D:Ream remain at the top of the charts with “Things Can Only Get Better”. It’s the video this week but it’s just a run through of the song taken from a live gig (possibly supporting Take That?). It’s been edited into an annoying stop-motion style but even so, I still can’t spot Professor Brian Cox on keyboards. In his final outro at the show’s end, unlike Tony Dortie last week, Mark Franklin makes no mention of the fact that he’s leaving the show though he does state that Radio 1’s Simon Mayo is in the hot seat next week. Franklin always seemed like a safe pair of hands to me – not the most exciting but a competent presenter. I’m not really looking forward to the return of the likes of Mayo, Nicky Campbell and (ugh!) Bruno Brookes!
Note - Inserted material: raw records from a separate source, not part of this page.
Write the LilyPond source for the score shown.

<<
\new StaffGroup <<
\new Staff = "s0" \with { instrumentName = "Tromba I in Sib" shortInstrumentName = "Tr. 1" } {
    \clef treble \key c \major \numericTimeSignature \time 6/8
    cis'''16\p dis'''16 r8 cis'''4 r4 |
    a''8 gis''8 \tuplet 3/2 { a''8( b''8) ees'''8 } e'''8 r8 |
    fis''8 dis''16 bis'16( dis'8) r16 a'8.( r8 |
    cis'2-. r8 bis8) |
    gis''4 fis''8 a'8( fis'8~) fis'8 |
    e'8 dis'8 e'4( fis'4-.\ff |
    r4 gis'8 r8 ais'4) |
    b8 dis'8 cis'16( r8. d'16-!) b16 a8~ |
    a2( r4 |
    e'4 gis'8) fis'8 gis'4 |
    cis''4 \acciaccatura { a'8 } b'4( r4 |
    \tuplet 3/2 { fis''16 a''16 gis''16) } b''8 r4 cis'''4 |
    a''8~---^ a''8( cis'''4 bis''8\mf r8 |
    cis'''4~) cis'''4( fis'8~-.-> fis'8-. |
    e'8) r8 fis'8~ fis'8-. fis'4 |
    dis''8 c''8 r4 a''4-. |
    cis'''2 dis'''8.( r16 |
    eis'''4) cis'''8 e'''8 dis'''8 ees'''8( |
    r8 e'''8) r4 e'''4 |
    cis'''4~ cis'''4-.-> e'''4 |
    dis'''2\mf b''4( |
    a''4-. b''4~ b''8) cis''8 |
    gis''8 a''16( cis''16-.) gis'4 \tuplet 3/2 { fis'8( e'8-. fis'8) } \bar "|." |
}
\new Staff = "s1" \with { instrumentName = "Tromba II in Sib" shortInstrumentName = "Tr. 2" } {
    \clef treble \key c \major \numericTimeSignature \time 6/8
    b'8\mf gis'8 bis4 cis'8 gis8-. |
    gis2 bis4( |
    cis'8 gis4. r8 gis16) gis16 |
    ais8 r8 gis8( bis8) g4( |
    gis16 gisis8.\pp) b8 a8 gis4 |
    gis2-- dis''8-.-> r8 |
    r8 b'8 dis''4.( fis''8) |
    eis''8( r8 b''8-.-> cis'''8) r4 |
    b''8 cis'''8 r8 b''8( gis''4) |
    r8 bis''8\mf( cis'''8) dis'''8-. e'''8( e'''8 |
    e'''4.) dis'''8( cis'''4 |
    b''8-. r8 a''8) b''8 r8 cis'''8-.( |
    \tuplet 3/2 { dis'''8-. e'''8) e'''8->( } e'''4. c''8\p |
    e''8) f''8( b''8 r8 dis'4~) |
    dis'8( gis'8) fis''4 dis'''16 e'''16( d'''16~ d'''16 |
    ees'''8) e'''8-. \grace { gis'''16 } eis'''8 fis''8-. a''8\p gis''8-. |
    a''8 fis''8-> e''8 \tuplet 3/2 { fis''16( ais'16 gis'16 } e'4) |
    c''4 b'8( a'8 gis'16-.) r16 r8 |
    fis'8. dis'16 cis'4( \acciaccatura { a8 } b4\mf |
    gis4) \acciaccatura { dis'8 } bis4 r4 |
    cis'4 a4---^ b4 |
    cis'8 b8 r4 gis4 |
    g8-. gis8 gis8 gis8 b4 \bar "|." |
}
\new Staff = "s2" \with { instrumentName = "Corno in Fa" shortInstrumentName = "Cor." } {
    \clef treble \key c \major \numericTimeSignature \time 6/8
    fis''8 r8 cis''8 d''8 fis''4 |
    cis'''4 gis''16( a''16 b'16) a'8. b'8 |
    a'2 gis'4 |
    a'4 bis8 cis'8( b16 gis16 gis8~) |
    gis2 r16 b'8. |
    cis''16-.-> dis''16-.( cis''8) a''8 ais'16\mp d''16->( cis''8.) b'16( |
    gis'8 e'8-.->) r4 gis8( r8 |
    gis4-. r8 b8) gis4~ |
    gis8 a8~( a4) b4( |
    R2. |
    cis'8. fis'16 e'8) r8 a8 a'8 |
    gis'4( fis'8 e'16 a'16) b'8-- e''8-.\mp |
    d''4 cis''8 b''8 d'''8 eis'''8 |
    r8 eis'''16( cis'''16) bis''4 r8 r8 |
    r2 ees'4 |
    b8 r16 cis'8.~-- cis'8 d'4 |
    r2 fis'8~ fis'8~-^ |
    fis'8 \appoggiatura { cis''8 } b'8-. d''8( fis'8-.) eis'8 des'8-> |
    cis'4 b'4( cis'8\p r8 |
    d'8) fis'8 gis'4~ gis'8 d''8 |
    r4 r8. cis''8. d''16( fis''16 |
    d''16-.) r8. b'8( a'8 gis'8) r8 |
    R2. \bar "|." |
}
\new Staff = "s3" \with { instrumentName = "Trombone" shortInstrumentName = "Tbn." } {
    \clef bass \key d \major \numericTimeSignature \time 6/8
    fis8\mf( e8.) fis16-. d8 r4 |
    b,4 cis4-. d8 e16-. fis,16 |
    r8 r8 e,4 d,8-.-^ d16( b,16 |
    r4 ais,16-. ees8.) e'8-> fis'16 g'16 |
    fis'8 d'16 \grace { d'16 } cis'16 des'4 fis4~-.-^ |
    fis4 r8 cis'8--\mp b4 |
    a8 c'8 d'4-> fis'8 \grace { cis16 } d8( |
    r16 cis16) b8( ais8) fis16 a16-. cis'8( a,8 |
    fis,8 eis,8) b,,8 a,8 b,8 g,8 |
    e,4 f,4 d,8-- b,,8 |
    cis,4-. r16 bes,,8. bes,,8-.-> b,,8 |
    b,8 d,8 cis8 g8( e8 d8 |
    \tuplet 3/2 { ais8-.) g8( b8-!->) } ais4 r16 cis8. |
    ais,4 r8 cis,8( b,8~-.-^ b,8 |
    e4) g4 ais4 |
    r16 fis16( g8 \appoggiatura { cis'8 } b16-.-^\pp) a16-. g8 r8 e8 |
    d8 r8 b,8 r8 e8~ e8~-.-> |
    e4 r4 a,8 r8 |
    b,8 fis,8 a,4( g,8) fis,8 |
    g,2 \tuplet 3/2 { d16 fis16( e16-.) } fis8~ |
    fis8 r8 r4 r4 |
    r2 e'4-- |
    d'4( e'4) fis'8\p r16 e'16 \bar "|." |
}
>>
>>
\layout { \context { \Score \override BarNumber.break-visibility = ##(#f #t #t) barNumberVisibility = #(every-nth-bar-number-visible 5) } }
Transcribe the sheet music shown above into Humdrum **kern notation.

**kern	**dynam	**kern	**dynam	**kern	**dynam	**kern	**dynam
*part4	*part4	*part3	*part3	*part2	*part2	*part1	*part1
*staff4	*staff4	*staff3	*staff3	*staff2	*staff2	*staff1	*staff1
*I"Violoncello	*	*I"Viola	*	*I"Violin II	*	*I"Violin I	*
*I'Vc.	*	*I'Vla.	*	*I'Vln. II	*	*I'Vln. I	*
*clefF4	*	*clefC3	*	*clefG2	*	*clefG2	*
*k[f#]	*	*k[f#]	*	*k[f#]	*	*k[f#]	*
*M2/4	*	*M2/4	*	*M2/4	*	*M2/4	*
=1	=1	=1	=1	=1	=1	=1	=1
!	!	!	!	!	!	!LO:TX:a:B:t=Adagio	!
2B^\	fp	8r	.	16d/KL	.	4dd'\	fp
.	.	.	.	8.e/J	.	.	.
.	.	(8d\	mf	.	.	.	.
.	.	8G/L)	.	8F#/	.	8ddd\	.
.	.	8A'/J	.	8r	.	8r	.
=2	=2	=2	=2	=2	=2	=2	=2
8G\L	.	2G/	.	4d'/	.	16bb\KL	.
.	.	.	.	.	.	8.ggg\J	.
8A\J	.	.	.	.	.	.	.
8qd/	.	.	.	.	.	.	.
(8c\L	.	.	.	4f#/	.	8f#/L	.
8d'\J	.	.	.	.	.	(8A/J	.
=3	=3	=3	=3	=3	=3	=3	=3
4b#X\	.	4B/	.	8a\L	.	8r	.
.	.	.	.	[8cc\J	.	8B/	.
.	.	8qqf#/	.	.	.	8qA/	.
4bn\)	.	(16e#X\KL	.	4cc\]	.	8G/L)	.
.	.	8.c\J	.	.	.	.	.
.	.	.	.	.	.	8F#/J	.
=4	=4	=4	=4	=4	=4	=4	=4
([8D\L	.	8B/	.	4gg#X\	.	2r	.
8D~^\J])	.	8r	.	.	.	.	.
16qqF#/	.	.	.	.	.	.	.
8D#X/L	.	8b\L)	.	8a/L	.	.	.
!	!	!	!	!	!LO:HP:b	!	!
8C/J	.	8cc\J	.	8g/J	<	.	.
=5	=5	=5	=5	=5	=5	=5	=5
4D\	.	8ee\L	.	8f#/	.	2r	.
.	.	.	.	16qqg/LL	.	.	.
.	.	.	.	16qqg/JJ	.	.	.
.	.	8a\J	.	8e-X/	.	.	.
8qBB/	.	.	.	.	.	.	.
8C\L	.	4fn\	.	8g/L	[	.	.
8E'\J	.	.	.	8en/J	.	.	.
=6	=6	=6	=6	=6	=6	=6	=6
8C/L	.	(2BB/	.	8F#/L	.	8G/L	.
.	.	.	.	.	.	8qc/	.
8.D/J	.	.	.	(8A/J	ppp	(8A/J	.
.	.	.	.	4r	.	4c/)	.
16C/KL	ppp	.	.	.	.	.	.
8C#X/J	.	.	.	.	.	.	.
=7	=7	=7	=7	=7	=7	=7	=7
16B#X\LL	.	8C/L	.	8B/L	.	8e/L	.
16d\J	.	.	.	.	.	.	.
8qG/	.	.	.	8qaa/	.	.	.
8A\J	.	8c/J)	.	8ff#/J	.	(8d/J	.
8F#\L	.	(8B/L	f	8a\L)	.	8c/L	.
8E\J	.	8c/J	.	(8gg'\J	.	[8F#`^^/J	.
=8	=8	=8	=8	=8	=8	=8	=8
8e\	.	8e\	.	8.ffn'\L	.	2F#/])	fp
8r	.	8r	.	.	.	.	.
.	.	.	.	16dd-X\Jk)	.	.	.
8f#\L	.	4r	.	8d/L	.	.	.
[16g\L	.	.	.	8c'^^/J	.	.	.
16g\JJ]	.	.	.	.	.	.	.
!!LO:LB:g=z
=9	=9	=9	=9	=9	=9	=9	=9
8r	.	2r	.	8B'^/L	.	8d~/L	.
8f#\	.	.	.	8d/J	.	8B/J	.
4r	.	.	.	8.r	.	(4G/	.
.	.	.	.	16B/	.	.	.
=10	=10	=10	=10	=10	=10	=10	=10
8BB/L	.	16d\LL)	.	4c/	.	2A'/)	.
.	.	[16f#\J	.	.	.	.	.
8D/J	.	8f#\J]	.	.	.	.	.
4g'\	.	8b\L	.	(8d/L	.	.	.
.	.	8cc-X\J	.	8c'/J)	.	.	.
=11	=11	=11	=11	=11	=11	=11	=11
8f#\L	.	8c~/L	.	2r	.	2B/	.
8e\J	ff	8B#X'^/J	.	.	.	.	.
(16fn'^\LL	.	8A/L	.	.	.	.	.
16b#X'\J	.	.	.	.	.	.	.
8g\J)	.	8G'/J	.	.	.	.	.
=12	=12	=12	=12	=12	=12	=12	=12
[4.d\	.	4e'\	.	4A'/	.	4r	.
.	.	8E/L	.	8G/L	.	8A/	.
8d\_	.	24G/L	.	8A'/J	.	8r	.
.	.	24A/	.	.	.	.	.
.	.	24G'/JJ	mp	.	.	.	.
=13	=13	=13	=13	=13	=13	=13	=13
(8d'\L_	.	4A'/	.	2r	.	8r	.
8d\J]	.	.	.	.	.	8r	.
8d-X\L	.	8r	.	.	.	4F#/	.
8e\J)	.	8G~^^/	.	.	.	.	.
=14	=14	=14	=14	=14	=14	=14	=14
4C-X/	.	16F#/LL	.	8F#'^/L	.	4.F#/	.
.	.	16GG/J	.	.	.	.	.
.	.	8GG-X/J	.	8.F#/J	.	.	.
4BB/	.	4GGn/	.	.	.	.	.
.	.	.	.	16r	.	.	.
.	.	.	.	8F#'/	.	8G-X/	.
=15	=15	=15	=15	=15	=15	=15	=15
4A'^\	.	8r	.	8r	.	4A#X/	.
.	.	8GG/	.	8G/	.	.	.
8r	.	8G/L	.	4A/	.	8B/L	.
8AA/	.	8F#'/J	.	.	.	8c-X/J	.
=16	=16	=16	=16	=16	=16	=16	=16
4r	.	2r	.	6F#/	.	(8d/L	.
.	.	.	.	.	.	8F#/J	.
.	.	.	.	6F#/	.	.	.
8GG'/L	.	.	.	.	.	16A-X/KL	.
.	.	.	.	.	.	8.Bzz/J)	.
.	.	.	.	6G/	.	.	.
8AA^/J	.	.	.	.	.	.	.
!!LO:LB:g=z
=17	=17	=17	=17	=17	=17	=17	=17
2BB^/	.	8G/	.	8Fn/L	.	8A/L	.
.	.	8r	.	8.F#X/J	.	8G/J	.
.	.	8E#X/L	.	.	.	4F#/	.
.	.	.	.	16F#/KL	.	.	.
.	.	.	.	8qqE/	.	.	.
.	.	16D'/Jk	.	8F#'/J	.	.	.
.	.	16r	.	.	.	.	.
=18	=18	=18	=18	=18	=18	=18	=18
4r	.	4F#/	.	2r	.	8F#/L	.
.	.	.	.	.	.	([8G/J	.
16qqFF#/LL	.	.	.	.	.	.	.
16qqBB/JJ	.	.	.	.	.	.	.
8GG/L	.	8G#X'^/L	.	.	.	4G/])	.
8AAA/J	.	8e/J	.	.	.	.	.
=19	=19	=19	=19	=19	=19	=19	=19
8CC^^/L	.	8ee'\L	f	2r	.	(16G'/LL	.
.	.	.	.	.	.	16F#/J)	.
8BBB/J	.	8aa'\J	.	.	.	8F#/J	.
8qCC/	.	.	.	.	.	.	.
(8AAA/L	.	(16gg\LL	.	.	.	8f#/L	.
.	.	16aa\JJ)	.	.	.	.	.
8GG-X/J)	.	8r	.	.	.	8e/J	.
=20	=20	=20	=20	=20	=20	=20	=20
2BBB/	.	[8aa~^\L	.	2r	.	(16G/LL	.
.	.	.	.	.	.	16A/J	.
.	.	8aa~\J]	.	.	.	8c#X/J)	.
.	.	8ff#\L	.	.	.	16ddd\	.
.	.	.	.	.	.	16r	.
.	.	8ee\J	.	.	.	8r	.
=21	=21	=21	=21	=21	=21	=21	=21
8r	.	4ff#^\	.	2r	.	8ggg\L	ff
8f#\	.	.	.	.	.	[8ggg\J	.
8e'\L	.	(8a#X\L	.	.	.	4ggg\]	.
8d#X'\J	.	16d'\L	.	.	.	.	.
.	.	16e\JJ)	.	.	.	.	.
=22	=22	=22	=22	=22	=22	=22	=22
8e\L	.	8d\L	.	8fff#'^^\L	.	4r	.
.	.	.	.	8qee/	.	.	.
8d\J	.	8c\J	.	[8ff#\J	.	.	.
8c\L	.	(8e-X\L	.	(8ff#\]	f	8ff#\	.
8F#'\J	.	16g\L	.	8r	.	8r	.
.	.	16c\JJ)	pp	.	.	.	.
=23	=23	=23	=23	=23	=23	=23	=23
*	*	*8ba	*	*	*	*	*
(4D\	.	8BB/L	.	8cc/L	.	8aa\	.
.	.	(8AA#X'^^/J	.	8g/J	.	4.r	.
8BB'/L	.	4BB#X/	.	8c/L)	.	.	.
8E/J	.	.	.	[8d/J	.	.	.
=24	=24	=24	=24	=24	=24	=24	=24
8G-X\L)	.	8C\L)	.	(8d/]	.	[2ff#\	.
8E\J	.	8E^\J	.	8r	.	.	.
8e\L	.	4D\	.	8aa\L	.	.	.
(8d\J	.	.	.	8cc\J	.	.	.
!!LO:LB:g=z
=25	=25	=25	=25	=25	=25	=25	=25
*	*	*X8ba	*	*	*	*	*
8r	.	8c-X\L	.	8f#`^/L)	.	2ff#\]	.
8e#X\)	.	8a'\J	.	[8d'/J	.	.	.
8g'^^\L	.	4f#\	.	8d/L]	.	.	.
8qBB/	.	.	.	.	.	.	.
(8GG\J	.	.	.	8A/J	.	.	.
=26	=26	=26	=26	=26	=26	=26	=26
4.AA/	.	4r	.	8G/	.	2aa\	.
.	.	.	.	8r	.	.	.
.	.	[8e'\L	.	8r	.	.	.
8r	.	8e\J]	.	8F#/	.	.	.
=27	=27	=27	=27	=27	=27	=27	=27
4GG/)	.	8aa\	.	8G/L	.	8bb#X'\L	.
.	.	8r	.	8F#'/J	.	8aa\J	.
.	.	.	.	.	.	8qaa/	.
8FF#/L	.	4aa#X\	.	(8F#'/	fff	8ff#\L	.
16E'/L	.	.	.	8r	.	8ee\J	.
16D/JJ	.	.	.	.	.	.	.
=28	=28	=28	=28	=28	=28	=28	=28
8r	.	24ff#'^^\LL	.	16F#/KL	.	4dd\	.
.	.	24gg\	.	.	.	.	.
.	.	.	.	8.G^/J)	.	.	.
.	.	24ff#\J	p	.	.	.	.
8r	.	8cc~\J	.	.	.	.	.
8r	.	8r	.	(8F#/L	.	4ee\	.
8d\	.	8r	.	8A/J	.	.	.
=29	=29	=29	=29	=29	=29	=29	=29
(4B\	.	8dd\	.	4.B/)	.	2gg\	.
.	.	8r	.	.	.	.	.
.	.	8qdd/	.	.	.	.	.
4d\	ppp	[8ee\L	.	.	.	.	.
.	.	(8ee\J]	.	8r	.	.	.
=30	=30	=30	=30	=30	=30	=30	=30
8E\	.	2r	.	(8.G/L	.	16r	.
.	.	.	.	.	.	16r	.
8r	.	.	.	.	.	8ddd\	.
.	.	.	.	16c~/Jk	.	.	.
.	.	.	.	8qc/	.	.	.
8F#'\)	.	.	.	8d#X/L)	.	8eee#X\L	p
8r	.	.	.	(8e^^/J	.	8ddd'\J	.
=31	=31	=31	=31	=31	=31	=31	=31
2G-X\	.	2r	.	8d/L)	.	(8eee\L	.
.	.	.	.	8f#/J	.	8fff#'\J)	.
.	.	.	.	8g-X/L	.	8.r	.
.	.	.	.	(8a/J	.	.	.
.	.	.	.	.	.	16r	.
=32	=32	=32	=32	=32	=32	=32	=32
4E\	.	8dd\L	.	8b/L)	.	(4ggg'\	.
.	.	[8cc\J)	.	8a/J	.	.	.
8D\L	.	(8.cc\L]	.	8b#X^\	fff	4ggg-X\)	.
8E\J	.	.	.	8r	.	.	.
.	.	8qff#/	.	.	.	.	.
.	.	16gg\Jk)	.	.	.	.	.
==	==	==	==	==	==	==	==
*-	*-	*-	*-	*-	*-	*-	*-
Order of appearance | Artist | Title | Did I buy it? |
1 | Therapy? | Nowhere | Nope |
2 | Depeche Mode | In Your Room | No but it’s a great track |
3 | Joe | I’m In Luv | Nah |
4 | Celine Dion | The Power Of Love | As if |
5 | Garth Brooks | The Red Strokes | I did not |
6 | Thomas Dolby | Hyperactive! | No but my wife has The Flat Earth album it came from |
7 | Enigma | Return To Innocence | No |
8 | Richard Marx | Now And Forever | It’s a no from me |
9 | ZZ Top | Pincushion | Uh-uh |
10 | D:Ream | Things Can Only Get Better | And no |
Disclaimer
I make no claim to the rights of this show and all ownership and contents including logos and graphics belongs totally to the BBC or copyright holder(s).
All opinions on the music and artists featured are my own. Sorry if you don’t agree.